Bead barcodes were parsed from the read 1 file with a custom script (see data availability). The program cutadapt (v2.4)41 was used to find the common ligation scar between the combinatorial barcodes and the forward read primers. This step is necessary because the 0–3 base pair spacer in the barcode bead sequence (which helps cluster identification on the sequencing device by increasing sequence diversity for otherwise identical segments of the barcode sequence such as the ligation scars) prevents extraction of the combinatorial barcode blocks by distance from the 5′-end. Barcode blocks are extracted by distance from the position of the ligation scar (3′-side distance) and matched against a white list, allowing a maximum Levenshtein distance of one, to identify true barcode sequences.

Read 1 and read 2 sequences were demultiplexed into barcode groups and valid cell barcode groups were discriminated from background barcode groups by identifying the inflection point of the barcode rank plot versus number of associated reads (the “knee method”). Reads from valid cell barcodes were processed as previously described12. Briefly, FASTQ files with valid reads were aligned to the hg19 build of the human genome reference using bowtie2 (v2.3.4.1), filtered (properly mapped, mapping quality > 2, primary alignment), sorted, and indexed with samtools (v1.8). HaplotypeCaller from the GATK suite (v.4.1.3.0) was used to produce GVCF files and genotyped jointly on all genomic intervals with GATK GenotypeGVCFs. Genotyped intervals were combined into a single variant call format (VCF) file and multiallelic records split and left-aligned using bcftools (v1.9). Finally, variant records were exported to HDF5 format using a condensed representation of the genotyping calls (0: wildtype; 1: heterozygous alternate; 2: homozygous alternate; 3: no call).
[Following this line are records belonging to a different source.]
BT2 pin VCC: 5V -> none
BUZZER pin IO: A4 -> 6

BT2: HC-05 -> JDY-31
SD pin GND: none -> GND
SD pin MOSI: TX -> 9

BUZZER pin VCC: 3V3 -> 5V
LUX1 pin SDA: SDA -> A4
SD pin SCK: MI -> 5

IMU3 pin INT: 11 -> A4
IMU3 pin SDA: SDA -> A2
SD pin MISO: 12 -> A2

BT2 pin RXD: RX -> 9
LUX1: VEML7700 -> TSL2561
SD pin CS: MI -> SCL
The result is a cell by allelic variant matrix, V, with the condensed genotype call as categorial matrix elements.

To cluster cells, the allelic variant matrix was one-hot encoded, converting V to four binary matrices, V0 to V3. Pairwise cell–cell similarity was calculated by computing the dot product for the matrices corresponding to heterozygous and alternate calls and summing them: V1V1T + V2V2T, yielding the cell–cell similarity matrix S. Hierarchical clustering of S was done with SciPy (v1.3.1) using scipy.cluster.hierarchy.linkage and Ward’s minimum variance method. Variant calls that distinguish the two cell lines were identified by discarding all calls for which less than 10% of cells were called as alternate (sum of heterozygous and homozygous alternate) yielding 27 potentially informative variants. Remaining variant calls were inspected and discarded if constant over all cells. The remaining 14 variant call positions are the final list.
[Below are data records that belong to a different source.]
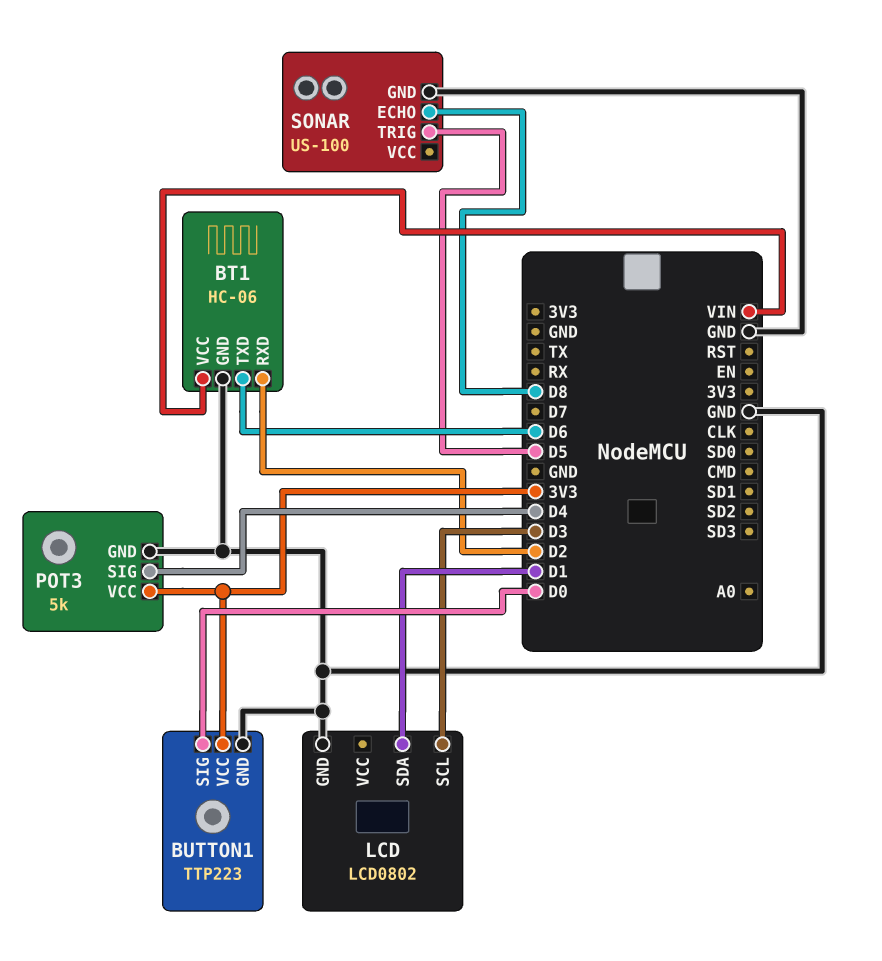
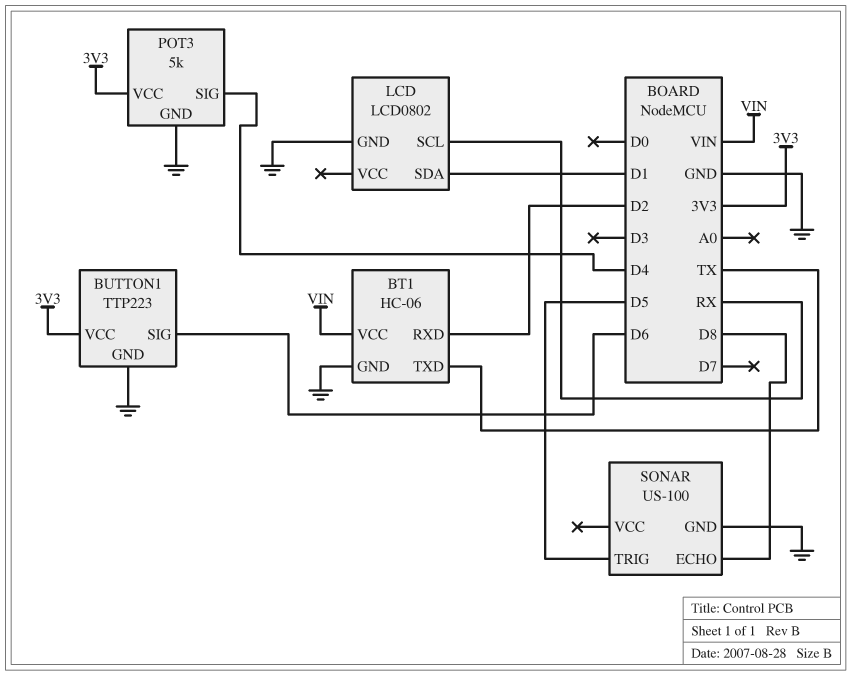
BT1 pin TXD: D6 -> TX
BUTTON1 pin SIG: D0 -> D6
LCD pin SCL: D3 -> RX

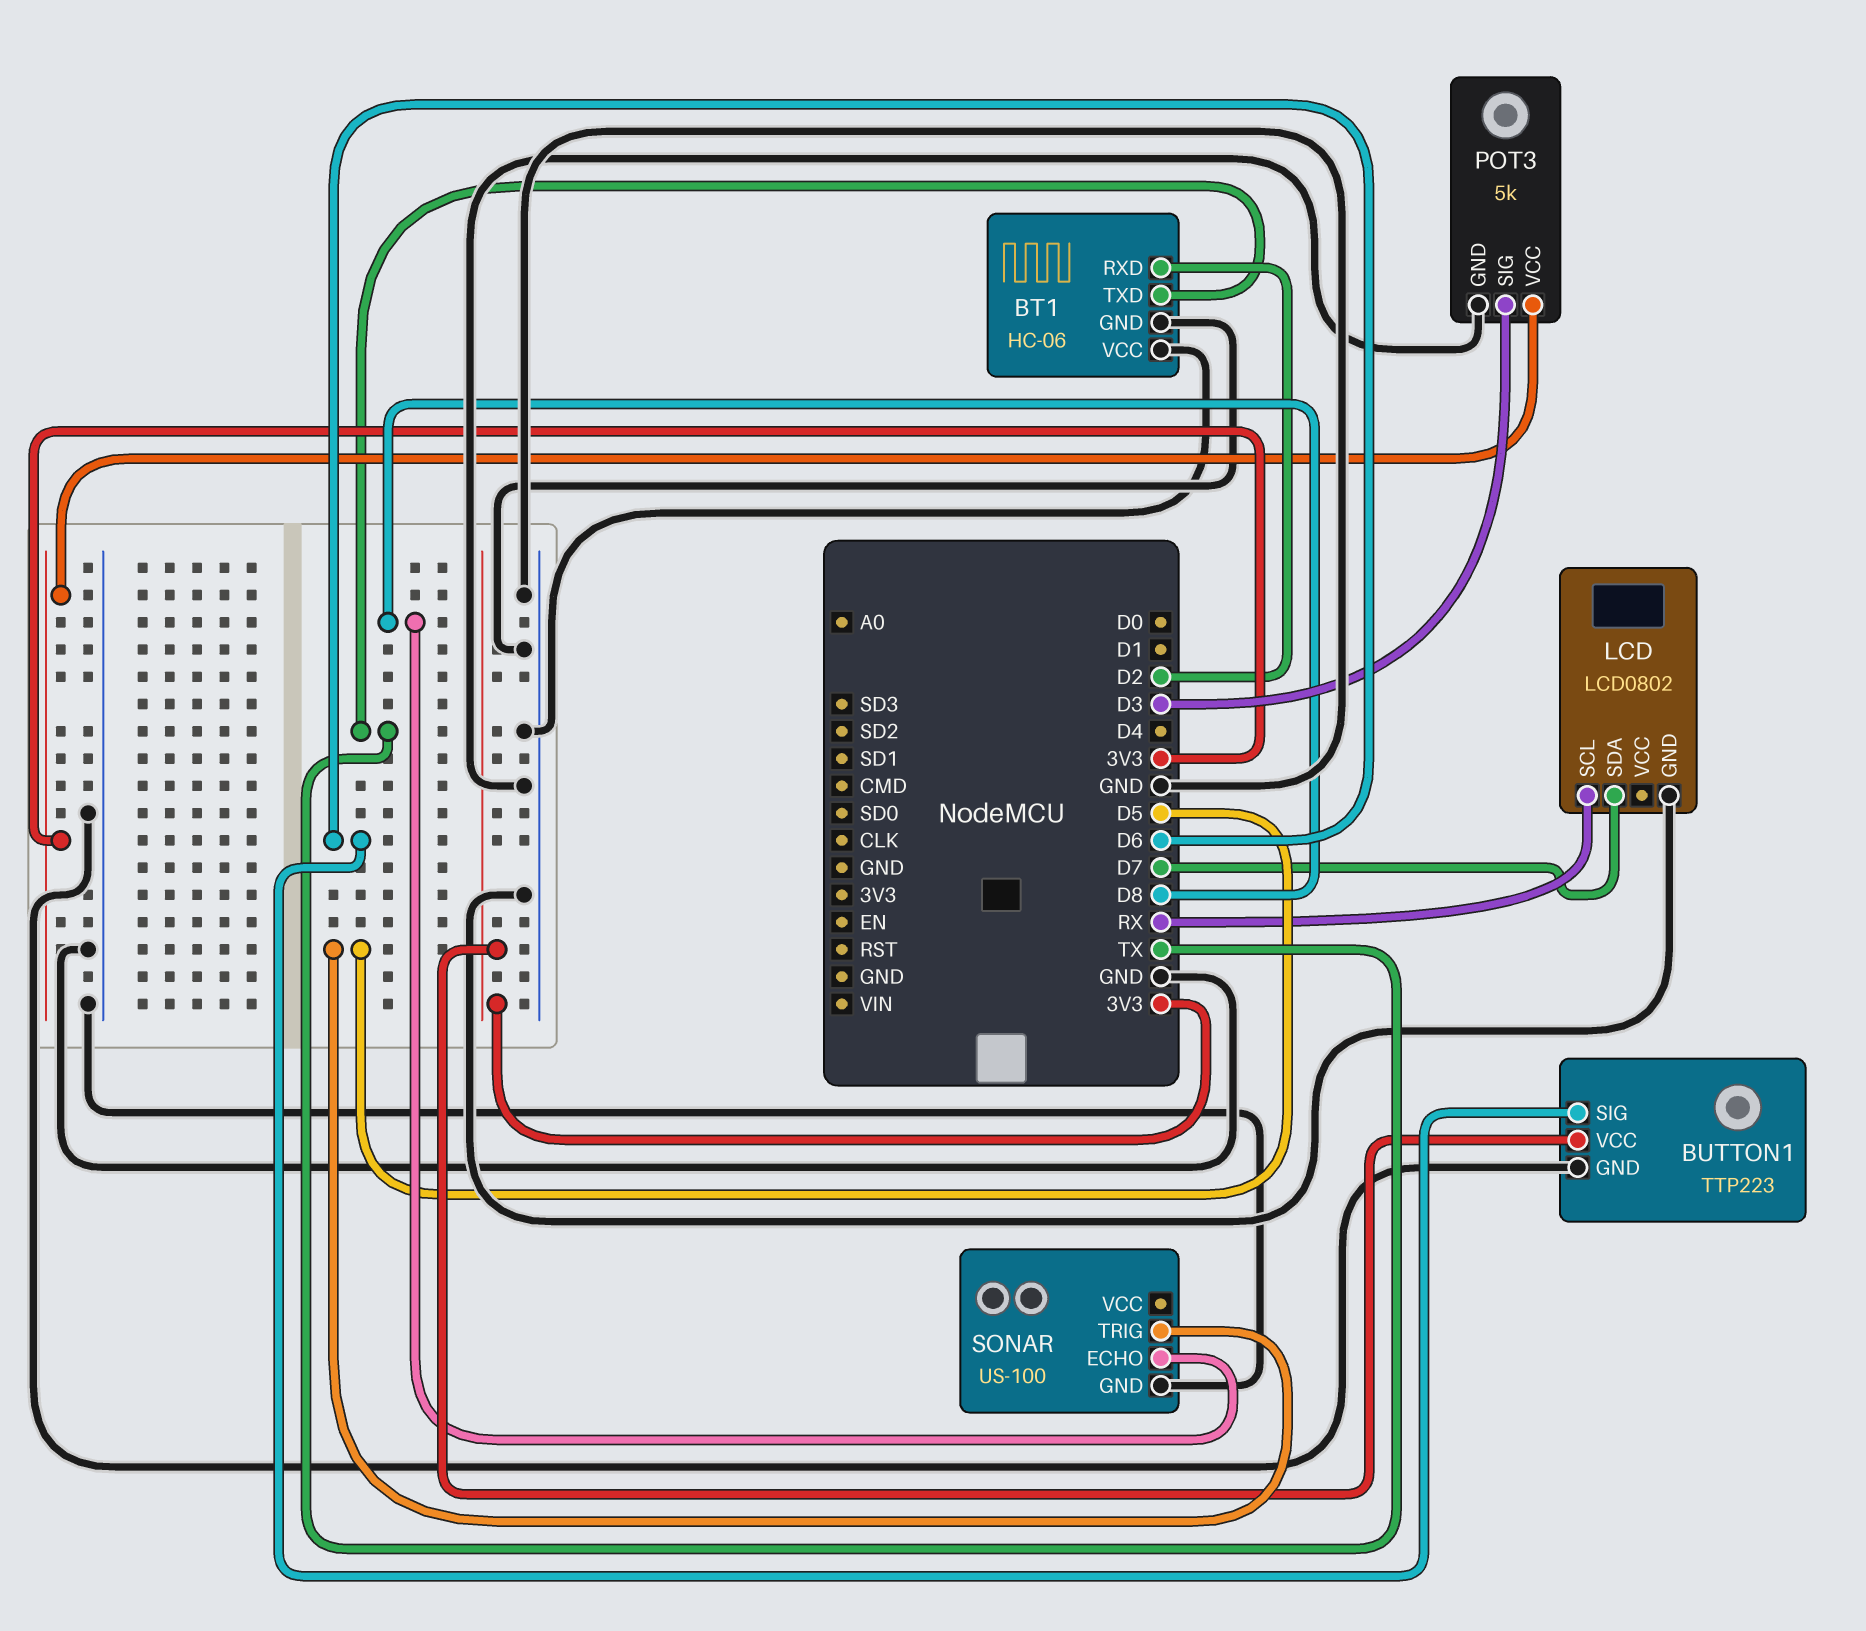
BT1 pin VCC: VIN -> GND
LCD pin SDA: D1 -> D7
POT3 pin SIG: D4 -> D3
The fastq files from the single cell RNA sequencing experiment were preprocessed with a custom script (see data availability) to remove the 0–3 bp variable spacer, concatenate the coding portion of each barcode read and to call valid cell barcodes by the “knee method”. Thus prepared files were converted to a cell by gene count matrix with Kallisto42 (v0.46.2) and Bustool43. These tools were run with default parameters unless otherwise stated. The reads were demultiplexed into barcode groups and pseudoaligned to the human (hg19) and mouse (GRCm38) reference transcriptomes with the Kallisto bus command with option—× 0,0,24:0,24,32:1,0,0 (this specifies the first 24 bp of the read 1 file as barcode and the following eight as UMI. Read 2 is aligned to the reference transcriptomes). About 12 million reads out of 22 million aligned successfully. Pseudoaligned reads were converted to gene counts with Bustool. Upon data inspection cells where further filtered by requiring at least 775 UMI counts and no more than 5% mitochondrial reads (Supplementary Fig. 5b); no genes were filtered.This final cell by gene count matrix was visualized in python using Scanpy44 and matplotlib45.